終戦末期、日本海軍はB29迎撃用に
従来とは違う形の戦闘機を開発していました。
局地戦闘機・震電です。
(海軍局地戦闘機・震電)
下の写真は、終戦直後の1945年(昭和20年)、米軍に接収され、復元された後に撮影された震電です。
御覧のように震電は、従来の戦闘機とは大きく異っています。
先端はとがっていて、機種の後ろにプロペラがあり、前に進みます。
(大刀洗平和記念館に展示されている震電の復元)
福岡県の太刀洗(たちあらい)、ここには、戦前、東洋1を誇った陸軍太刀洗飛行場
および飛行学校がありました。
現在、その敷地には大刀洗平和記念館があり、ここに実物大の震電の模型が展示されています。
下が上から見た震電の全体像です。
全長9・76メートル、両翼の幅は11・11メートル。
頭部は、ジェット戦闘機のような形をしています。
後部には直径3・4メートルのプロペラが取り付けられています。
当時としては非常に画期的な戦闘機でした。
どうして震電は、このように従来の戦闘機とは全く違う形をしているのか?
その理由を見てみます。
(B29を迎撃せよ!)
太平洋戦争末期からB29が日本本土を空襲し焼け野原にしていました。
B29は高度1万メートルを最速570キロで飛行します。

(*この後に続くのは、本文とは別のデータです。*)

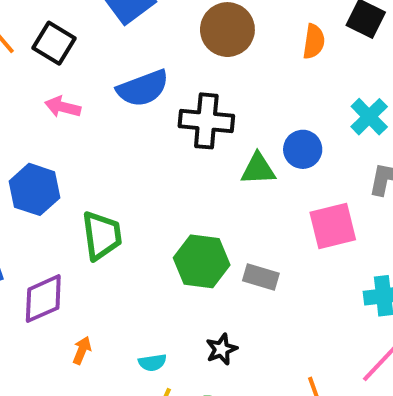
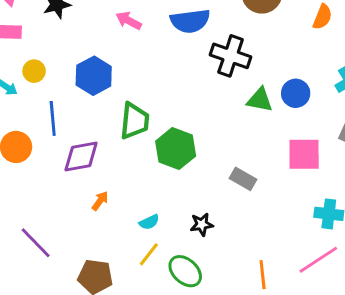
green hexagon: (202, 261) -> (176, 149), moved
cyan semicircle: (152, 363) -> (149, 222), turned -30

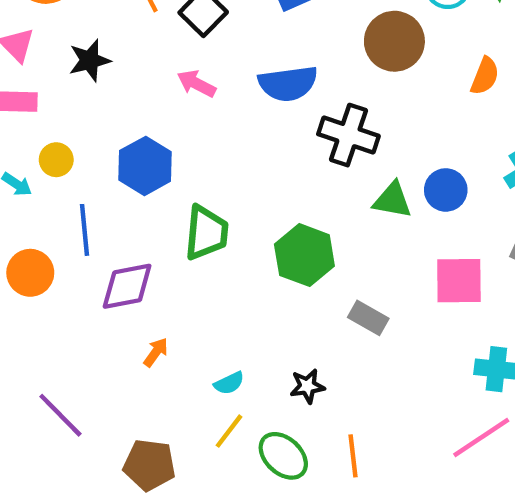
green hexagon: (176, 149) -> (304, 255), moved
orange line: (263, 275) -> (353, 456), moved

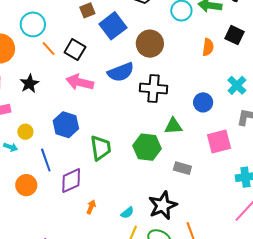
brown circle: (394, 41) -> (150, 44), moved
pink arrow: (196, 84) -> (80, 82), size x1.5
green triangle: (392, 200) -> (173, 126), moved
black star: (307, 386) -> (163, 205), size x1.8

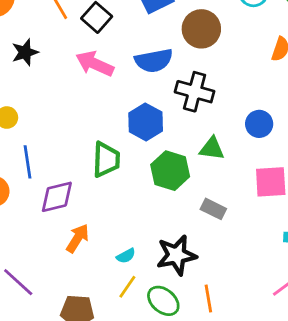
blue hexagon: (66, 125) -> (146, 122), moved
orange arrow: (91, 207) -> (78, 238), size x1.5

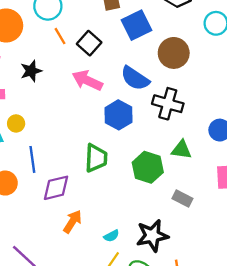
blue semicircle: (154, 61) -> (135, 78), turned 44
blue hexagon: (146, 122) -> (119, 115), moved

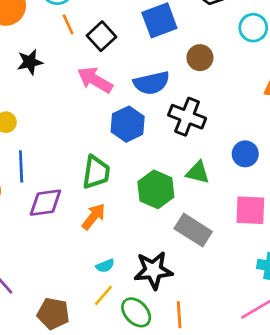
brown circle: (174, 53) -> (200, 58), size x0.7
blue semicircle: (135, 78) -> (151, 83), turned -52
gray rectangle: (182, 199) -> (193, 230), size x1.5
orange arrow: (72, 221) -> (94, 217), moved

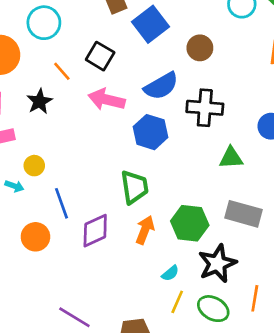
orange line: (68, 24) -> (62, 71), moved
green hexagon: (156, 189) -> (190, 223), moved
orange line: (179, 315) -> (255, 298), turned 30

一方、それを迎え撃つ当時の戦闘機は高度8千メートル、最高速度は600キロ台がやっとでした。
そのためB29を迎撃するには、装備を出来るだけはずして機体を軽くし上空に行きB29を体当たりで撃墜する方法がとられていました。
(画期的なエンテ型)
高度1万メートルを飛行するB29を迎撃するために、福岡市の九州飛行機が局地戦闘機・震電の開発に乗り出します。

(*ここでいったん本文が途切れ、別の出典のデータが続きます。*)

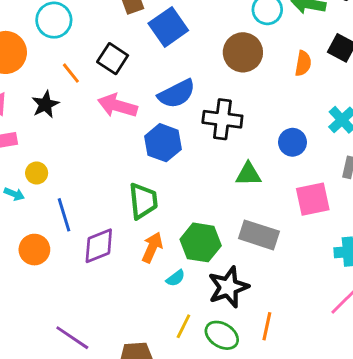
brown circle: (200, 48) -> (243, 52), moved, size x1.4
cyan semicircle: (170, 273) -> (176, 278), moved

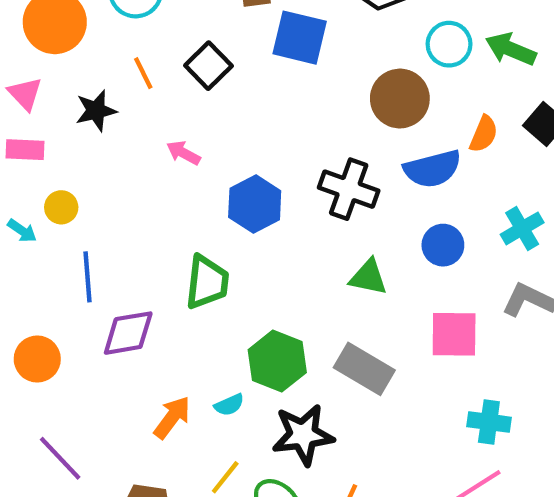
blue square: (168, 27) -> (300, 38), turned 36
blue semicircle: (177, 94) -> (432, 169), moved
pink arrow: (117, 106) -> (183, 153), moved, size x0.6
orange arrow: (152, 247) -> (172, 417), moved
orange circle: (34, 250) -> (37, 359), moved

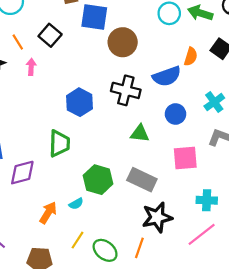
brown circle: (400, 99) -> (123, 42), moved
pink arrow: (183, 153) -> (31, 67), moved, turned 70
black star: (303, 435) -> (157, 217), moved

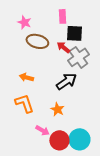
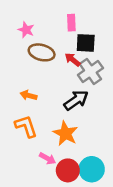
orange star: (57, 109) -> (65, 133), size x1.5

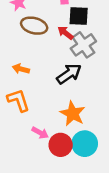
orange star: (65, 133) -> (73, 114), moved

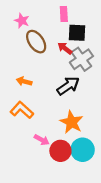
brown ellipse: (34, 26) -> (36, 42), turned 40
orange L-shape: (18, 100) -> (22, 110), turned -30

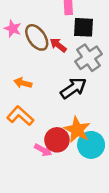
pink star: (22, 21) -> (13, 29), moved
red arrow: (65, 48) -> (58, 45), moved
cyan circle: (83, 150) -> (91, 145), moved
red circle: (60, 151) -> (57, 140), moved

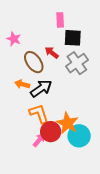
brown ellipse: (37, 37) -> (34, 62), moved
black arrow: (73, 88) -> (41, 88), moved
orange L-shape: (20, 116) -> (39, 114), moved, turned 30
pink arrow: (43, 150) -> (39, 140), turned -80

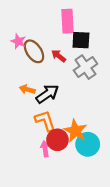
pink rectangle: (60, 20) -> (68, 21), size x1.5
brown ellipse: (34, 62) -> (34, 51), moved
pink arrow: (39, 140) -> (45, 149), turned -48

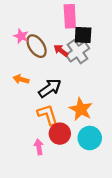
gray cross: (85, 67) -> (78, 52), moved
orange arrow: (27, 89) -> (21, 79), moved
orange star: (75, 131) -> (81, 109), moved
pink arrow: (45, 149) -> (39, 147), moved

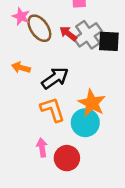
black square: (83, 35) -> (109, 41), moved
red circle: (60, 134) -> (67, 158), moved
cyan circle: (90, 138) -> (85, 123), moved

震電の目標は高度1万2千メートル、最高速度は時速750キロでした。
その目標を達成するため震電は、従来の戦闘機とは全く逆のスタイルになりました。
それは、「前翼型飛行機」。
プロペラは機体後部に取り付けられ、主翼は後方に移動した「エンテ型」(「エンテ」はドイツ語で鴨の意味:鴨が飛んでいる姿に似ていることから「エンテ型」と呼ばれていました。)でした。
(空気抵抗をなくし時速750キロを目指す)
通常、戦闘機は機体の前部にプロペラ、エンジン、操縦席、爆弾や魚雷、燃料タンクなどが詰め込まれていました。一方、機体の後部は水平尾翼までは、中が、がらんどうになっていました。

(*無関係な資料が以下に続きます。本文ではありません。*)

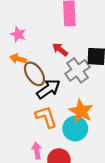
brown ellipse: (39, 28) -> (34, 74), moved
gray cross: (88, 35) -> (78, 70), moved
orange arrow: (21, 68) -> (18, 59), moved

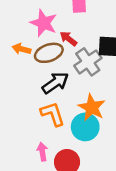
pink star: (18, 34) -> (44, 23), moved, size x1.5
brown ellipse: (34, 74) -> (49, 53), moved, turned -75

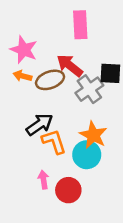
pink star: (44, 23) -> (24, 50), moved
red arrow: (68, 39) -> (70, 65), size x1.5
black arrow: (55, 83) -> (39, 125), moved

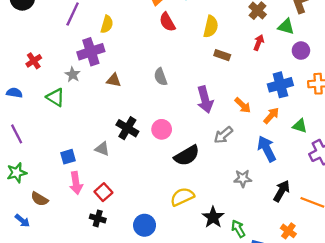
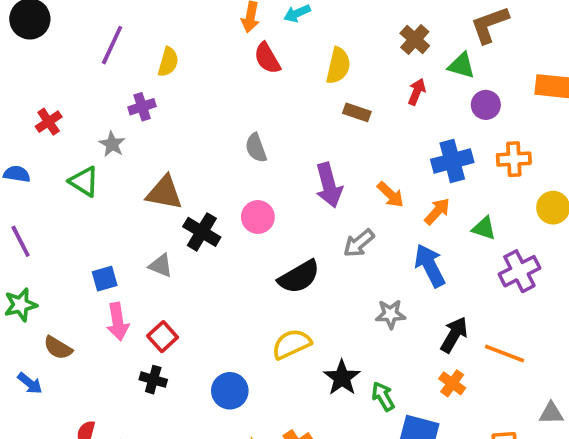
purple cross: (91, 52) -> (142, 107), size x0.6
brown triangle: (114, 80) -> (164, 193), moved, size x1.5
pink circle: (162, 129) -> (258, 217), moved
orange cross: (288, 231) -> (452, 383), moved

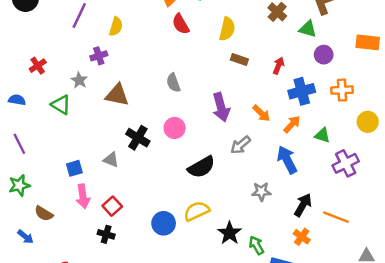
red arrow: (417, 92) -> (278, 66), moved
brown triangle: (164, 193) -> (117, 95), moved
blue circle: (230, 391) -> (164, 223), moved

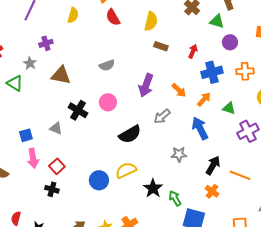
yellow semicircle: (116, 27) -> (73, 15), moved
gray semicircle: (173, 83) -> (107, 65), turned -91
purple arrow: (221, 107) -> (146, 85), turned 35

そこで震電の開発にあたっていた海軍航空技術廠の鶴野正敬大尉は、通常は戦闘機の前部分に設置しているエンジンとプロペラを後ろに取り付けることを考えます。
こうすることで戦闘機は先端が尖った形になり空気抵抗を小さくすることができます。当時は、ピストンエンジンの限界は時速700キロと言われていましたが、こうして震電が目標とする時速750キロ以上が計算上は可能になったのです。
(8月3日試作機初飛行)
1945年(昭和20年)6月、震電の試作機が完成し、8月3日には初飛行に成功します。
さらに8月6日と8日にも試験飛行を行い成功しました。
しかし1週間後の8月15日、終戦を迎えます。
米軍に接収された3機の震電のうち、1機は分解され、ワシントンのスミソニアン博物館に運ばれ、他の2機は破壊されました。